INSTRUCTIONS TO FOLLOW: Please turn all of the material below into a numbered list, leaving out the blank lines. Omit the pictures from your answer.
--- MATERIALS PROVIDED ---
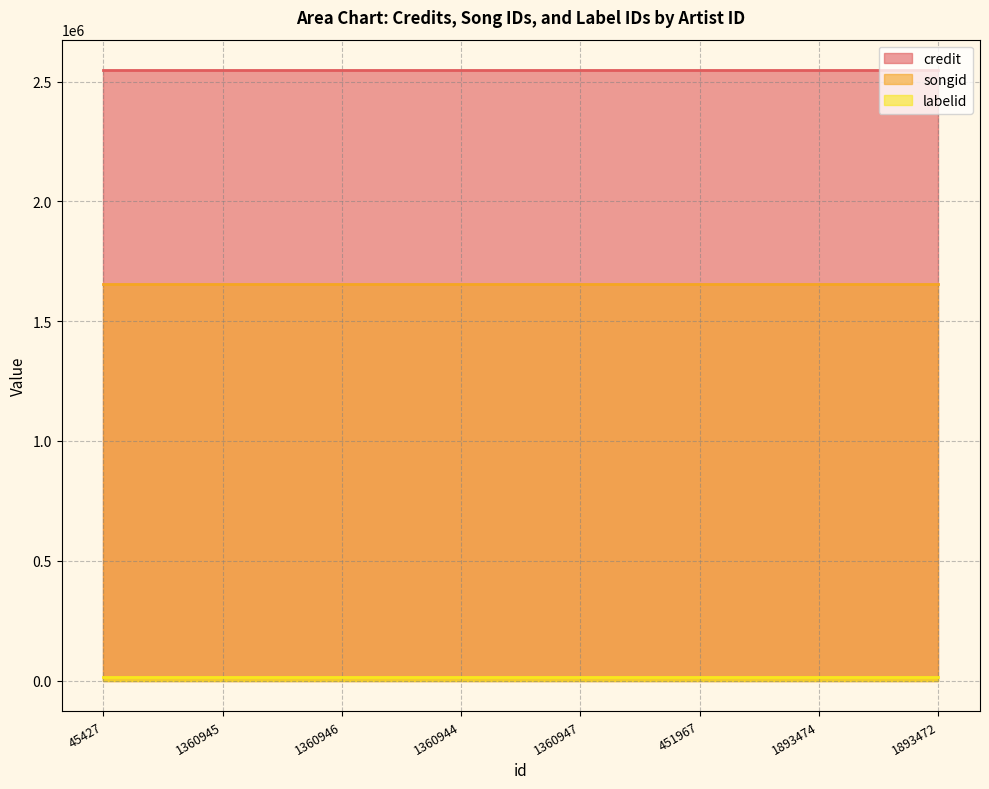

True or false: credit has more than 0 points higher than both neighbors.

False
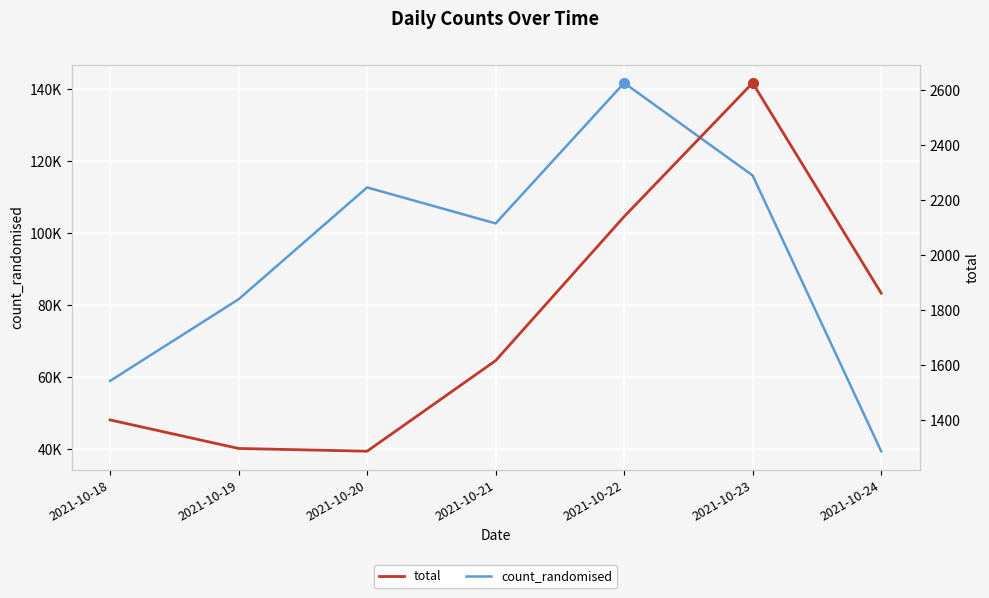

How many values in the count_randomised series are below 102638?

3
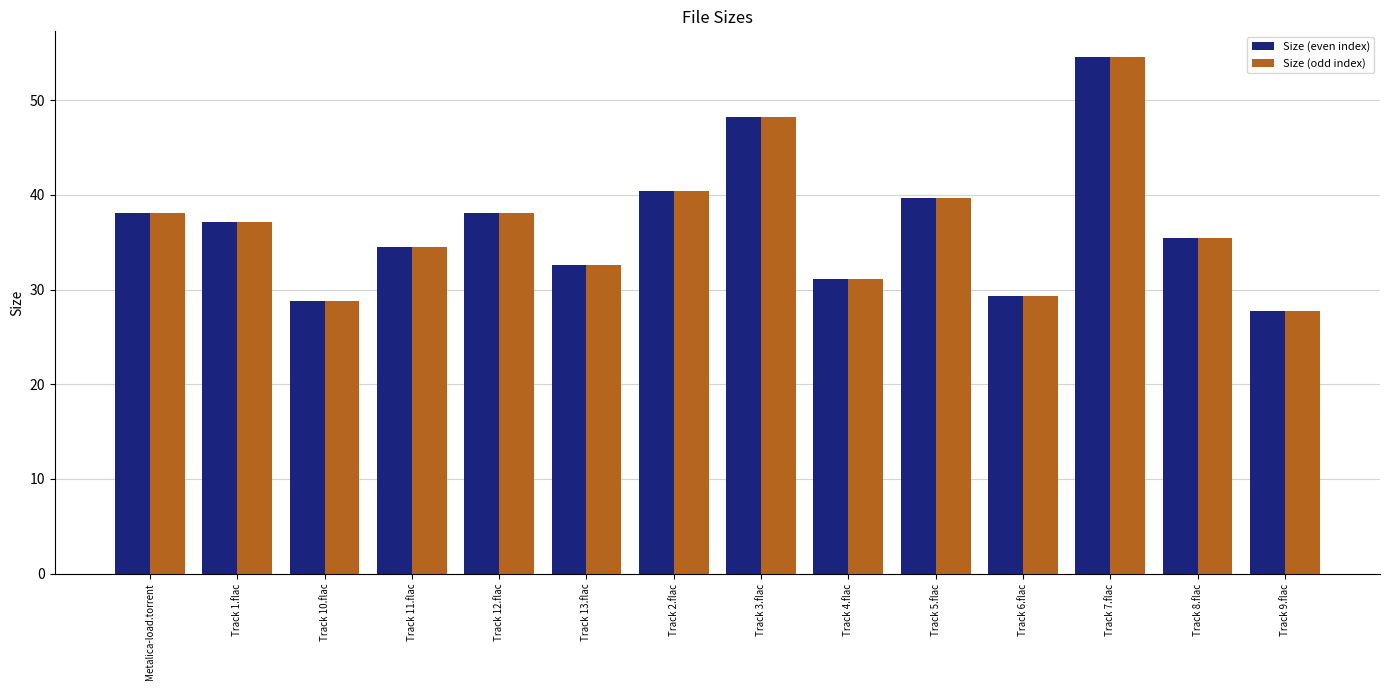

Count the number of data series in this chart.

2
---
EXERCISE SOLUTION:
1. True or false: credit has more than 0 points higher than both neighbors.
2. False
3. How many values in the count_randomised series are below 102638?
4. 3
5. Count the number of data series in this chart.
6. 2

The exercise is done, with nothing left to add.